------ Stored rows
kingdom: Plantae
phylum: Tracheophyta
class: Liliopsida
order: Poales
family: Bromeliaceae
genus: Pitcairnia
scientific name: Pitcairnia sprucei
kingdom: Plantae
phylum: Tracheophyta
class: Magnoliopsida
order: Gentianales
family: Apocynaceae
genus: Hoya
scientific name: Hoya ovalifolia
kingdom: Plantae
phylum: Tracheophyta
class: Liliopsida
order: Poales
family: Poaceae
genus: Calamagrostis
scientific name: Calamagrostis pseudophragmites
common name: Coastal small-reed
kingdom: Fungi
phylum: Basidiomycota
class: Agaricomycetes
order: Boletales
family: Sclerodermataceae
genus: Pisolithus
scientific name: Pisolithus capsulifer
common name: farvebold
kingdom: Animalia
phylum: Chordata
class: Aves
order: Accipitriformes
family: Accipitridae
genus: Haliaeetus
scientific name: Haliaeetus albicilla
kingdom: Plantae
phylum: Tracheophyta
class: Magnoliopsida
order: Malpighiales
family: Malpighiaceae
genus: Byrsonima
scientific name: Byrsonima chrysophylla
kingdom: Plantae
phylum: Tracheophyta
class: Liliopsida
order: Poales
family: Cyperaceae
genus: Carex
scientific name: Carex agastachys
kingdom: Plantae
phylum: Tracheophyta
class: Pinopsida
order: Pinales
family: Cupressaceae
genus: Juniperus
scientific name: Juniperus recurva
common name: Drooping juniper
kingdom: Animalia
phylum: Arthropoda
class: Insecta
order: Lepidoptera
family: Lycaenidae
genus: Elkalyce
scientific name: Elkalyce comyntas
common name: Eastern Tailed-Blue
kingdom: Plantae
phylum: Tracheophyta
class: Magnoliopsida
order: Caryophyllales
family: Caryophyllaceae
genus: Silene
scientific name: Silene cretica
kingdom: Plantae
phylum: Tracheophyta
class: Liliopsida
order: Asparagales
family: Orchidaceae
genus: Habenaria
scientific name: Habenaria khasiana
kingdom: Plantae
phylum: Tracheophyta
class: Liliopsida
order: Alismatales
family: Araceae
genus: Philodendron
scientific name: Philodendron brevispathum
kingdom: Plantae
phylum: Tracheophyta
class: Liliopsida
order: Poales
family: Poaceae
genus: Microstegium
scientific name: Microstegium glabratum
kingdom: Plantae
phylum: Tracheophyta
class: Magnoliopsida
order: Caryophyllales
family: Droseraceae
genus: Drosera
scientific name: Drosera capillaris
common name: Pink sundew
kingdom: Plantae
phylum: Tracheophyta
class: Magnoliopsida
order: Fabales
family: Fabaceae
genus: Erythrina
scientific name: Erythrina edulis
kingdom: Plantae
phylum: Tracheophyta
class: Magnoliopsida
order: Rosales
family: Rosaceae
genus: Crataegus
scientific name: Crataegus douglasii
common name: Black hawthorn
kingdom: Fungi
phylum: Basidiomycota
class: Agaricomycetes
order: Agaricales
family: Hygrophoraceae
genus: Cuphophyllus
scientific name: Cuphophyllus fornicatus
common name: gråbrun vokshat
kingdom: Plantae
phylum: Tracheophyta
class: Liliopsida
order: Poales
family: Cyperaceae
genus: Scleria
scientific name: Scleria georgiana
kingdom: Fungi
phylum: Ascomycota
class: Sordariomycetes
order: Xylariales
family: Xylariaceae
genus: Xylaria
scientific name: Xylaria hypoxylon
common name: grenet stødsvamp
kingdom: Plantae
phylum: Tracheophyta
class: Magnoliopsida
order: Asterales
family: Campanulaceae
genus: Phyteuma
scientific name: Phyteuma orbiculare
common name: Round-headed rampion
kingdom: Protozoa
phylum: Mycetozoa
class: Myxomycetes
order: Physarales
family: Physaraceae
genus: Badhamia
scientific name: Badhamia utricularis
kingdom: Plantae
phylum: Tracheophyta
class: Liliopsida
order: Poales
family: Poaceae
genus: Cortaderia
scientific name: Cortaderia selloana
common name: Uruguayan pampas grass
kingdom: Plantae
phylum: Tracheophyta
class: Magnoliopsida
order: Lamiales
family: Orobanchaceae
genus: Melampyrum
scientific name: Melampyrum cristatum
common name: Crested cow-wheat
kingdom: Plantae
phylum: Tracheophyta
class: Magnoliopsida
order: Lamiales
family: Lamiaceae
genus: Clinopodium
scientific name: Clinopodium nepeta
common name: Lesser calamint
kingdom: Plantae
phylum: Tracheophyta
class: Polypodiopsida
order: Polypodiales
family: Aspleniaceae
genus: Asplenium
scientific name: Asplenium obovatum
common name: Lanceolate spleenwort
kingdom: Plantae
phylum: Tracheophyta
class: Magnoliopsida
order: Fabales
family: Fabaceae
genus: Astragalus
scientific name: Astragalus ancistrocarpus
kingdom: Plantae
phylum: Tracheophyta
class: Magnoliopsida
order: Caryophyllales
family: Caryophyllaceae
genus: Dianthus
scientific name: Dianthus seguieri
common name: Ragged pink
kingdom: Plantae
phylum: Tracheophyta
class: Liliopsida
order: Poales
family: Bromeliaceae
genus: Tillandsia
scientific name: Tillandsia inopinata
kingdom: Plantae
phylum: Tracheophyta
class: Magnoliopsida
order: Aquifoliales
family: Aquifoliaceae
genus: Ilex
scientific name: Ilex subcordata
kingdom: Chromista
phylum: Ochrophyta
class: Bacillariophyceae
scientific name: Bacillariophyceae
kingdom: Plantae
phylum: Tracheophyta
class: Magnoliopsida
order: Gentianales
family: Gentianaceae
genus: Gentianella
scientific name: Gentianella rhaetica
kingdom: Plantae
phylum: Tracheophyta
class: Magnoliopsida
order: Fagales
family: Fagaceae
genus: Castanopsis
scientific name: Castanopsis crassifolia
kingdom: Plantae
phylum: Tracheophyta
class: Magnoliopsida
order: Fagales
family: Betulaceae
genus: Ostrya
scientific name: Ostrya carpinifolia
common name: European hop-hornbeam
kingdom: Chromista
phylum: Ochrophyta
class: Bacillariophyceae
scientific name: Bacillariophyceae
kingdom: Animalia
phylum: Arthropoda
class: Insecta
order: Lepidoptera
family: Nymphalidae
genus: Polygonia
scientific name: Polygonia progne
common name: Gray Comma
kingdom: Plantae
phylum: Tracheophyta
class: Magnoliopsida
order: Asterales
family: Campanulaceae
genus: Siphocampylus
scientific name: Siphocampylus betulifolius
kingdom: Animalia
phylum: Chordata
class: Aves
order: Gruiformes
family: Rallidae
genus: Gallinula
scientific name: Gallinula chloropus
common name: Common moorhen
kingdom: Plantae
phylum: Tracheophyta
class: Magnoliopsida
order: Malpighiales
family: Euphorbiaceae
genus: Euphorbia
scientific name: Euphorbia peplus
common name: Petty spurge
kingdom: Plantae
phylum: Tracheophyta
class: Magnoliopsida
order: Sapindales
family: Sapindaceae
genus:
------------
Copy out all the rows above, renaming each "scientific name" to "binomial name" and keeping every other line unchanged.

kingdom: Plantae
phylum: Tracheophyta
class: Liliopsida
order: Poales
family: Bromeliaceae
genus: Pitcairnia
binomial name: Pitcairnia sprucei
kingdom: Plantae
phylum: Tracheophyta
class: Magnoliopsida
order: Gentianales
family: Apocynaceae
genus: Hoya
binomial name: Hoya ovalifolia
kingdom: Plantae
phylum: Tracheophyta
class: Liliopsida
order: Poales
family: Poaceae
genus: Calamagrostis
binomial name: Calamagrostis pseudophragmites
common name: Coastal small-reed
kingdom: Fungi
phylum: Basidiomycota
class: Agaricomycetes
order: Boletales
family: Sclerodermataceae
genus: Pisolithus
binomial name: Pisolithus capsulifer
common name: farvebold
kingdom: Animalia
phylum: Chordata
class: Aves
order: Accipitriformes
family: Accipitridae
genus: Haliaeetus
binomial name: Haliaeetus albicilla
kingdom: Plantae
phylum: Tracheophyta
class: Magnoliopsida
order: Malpighiales
family: Malpighiaceae
genus: Byrsonima
binomial name: Byrsonima chrysophylla
kingdom: Plantae
phylum: Tracheophyta
class: Liliopsida
order: Poales
family: Cyperaceae
genus: Carex
binomial name: Carex agastachys
kingdom: Plantae
phylum: Tracheophyta
class: Pinopsida
order: Pinales
family: Cupressaceae
genus: Juniperus
binomial name: Juniperus recurva
common name: Drooping juniper
kingdom: Animalia
phylum: Arthropoda
class: Insecta
order: Lepidoptera
family: Lycaenidae
genus: Elkalyce
binomial name: Elkalyce comyntas
common name: Eastern Tailed-Blue
kingdom: Plantae
phylum: Tracheophyta
class: Magnoliopsida
order: Caryophyllales
family: Caryophyllaceae
genus: Silene
binomial name: Silene cretica
kingdom: Plantae
phylum: Tracheophyta
class: Liliopsida
order: Asparagales
family: Orchidaceae
genus: Habenaria
binomial name: Habenaria khasiana
kingdom: Plantae
phylum: Tracheophyta
class: Liliopsida
order: Alismatales
family: Araceae
genus: Philodendron
binomial name: Philodendron brevispathum
kingdom: Plantae
phylum: Tracheophyta
class: Liliopsida
order: Poales
family: Poaceae
genus: Microstegium
binomial name: Microstegium glabratum
kingdom: Plantae
phylum: Tracheophyta
class: Magnoliopsida
order: Caryophyllales
family: Droseraceae
genus: Drosera
binomial name: Drosera capillaris
common name: Pink sundew
kingdom: Plantae
phylum: Tracheophyta
class: Magnoliopsida
order: Fabales
family: Fabaceae
genus: Erythrina
binomial name: Erythrina edulis
kingdom: Plantae
phylum: Tracheophyta
class: Magnoliopsida
order: Rosales
family: Rosaceae
genus: Crataegus
binomial name: Crataegus douglasii
common name: Black hawthorn
kingdom: Fungi
phylum: Basidiomycota
class: Agaricomycetes
order: Agaricales
family: Hygrophoraceae
genus: Cuphophyllus
binomial name: Cuphophyllus fornicatus
common name: gråbrun vokshat
kingdom: Plantae
phylum: Tracheophyta
class: Liliopsida
order: Poales
family: Cyperaceae
genus: Scleria
binomial name: Scleria georgiana
kingdom: Fungi
phylum: Ascomycota
class: Sordariomycetes
order: Xylariales
family: Xylariaceae
genus: Xylaria
binomial name: Xylaria hypoxylon
common name: grenet stødsvamp
kingdom: Plantae
phylum: Tracheophyta
class: Magnoliopsida
order: Asterales
family: Campanulaceae
genus: Phyteuma
binomial name: Phyteuma orbiculare
common name: Round-headed rampion
kingdom: Protozoa
phylum: Mycetozoa
class: Myxomycetes
order: Physarales
family: Physaraceae
genus: Badhamia
binomial name: Badhamia utricularis
kingdom: Plantae
phylum: Tracheophyta
class: Liliopsida
order: Poales
family: Poaceae
genus: Cortaderia
binomial name: Cortaderia selloana
common name: Uruguayan pampas grass
kingdom: Plantae
phylum: Tracheophyta
class: Magnoliopsida
order: Lamiales
family: Orobanchaceae
genus: Melampyrum
binomial name: Melampyrum cristatum
common name: Crested cow-wheat
kingdom: Plantae
phylum: Tracheophyta
class: Magnoliopsida
order: Lamiales
family: Lamiaceae
genus: Clinopodium
binomial name: Clinopodium nepeta
common name: Lesser calamint
kingdom: Plantae
phylum: Tracheophyta
class: Polypodiopsida
order: Polypodiales
family: Aspleniaceae
genus: Asplenium
binomial name: Asplenium obovatum
common name: Lanceolate spleenwort
kingdom: Plantae
phylum: Tracheophyta
class: Magnoliopsida
order: Fabales
family: Fabaceae
genus: Astragalus
binomial name: Astragalus ancistrocarpus
kingdom: Plantae
phylum: Tracheophyta
class: Magnoliopsida
order: Caryophyllales
family: Caryophyllaceae
genus: Dianthus
binomial name: Dianthus seguieri
common name: Ragged pink
kingdom: Plantae
phylum: Tracheophyta
class: Liliopsida
order: Poales
family: Bromeliaceae
genus: Tillandsia
binomial name: Tillandsia inopinata
kingdom: Plantae
phylum: Tracheophyta
class: Magnoliopsida
order: Aquifoliales
family: Aquifoliaceae
genus: Ilex
binomial name: Ilex subcordata
kingdom: Chromista
phylum: Ochrophyta
class: Bacillariophyceae
binomial name: Bacillariophyceae
kingdom: Plantae
phylum: Tracheophyta
class: Magnoliopsida
order: Gentianales
family: Gentianaceae
genus: Gentianella
binomial name: Gentianella rhaetica
kingdom: Plantae
phylum: Tracheophyta
class: Magnoliopsida
order: Fagales
family: Fagaceae
genus: Castanopsis
binomial name: Castanopsis crassifolia
kingdom: Plantae
phylum: Tracheophyta
class: Magnoliopsida
order: Fagales
family: Betulaceae
genus: Ostrya
binomial name: Ostrya carpinifolia
common name: European hop-hornbeam
kingdom: Chromista
phylum: Ochrophyta
class: Bacillariophyceae
binomial name: Bacillariophyceae
kingdom: Animalia
phylum: Arthropoda
class: Insecta
order: Lepidoptera
family: Nymphalidae
genus: Polygonia
binomial name: Polygonia progne
common name: Gray Comma
kingdom: Plantae
phylum: Tracheophyta
class: Magnoliopsida
order: Asterales
family: Campanulaceae
genus: Siphocampylus
binomial name: Siphocampylus betulifolius
kingdom: Animalia
phylum: Chordata
class: Aves
order: Gruiformes
family: Rallidae
genus: Gallinula
binomial name: Gallinula chloropus
common name: Common moorhen
kingdom: Plantae
phylum: Tracheophyta
class: Magnoliopsida
order: Malpighiales
family: Euphorbiaceae
genus: Euphorbia
binomial name: Euphorbia peplus
common name: Petty spurge
kingdom: Plantae
phylum: Tracheophyta
class: Magnoliopsida
order: Sapindales
family: Sapindaceae
genus:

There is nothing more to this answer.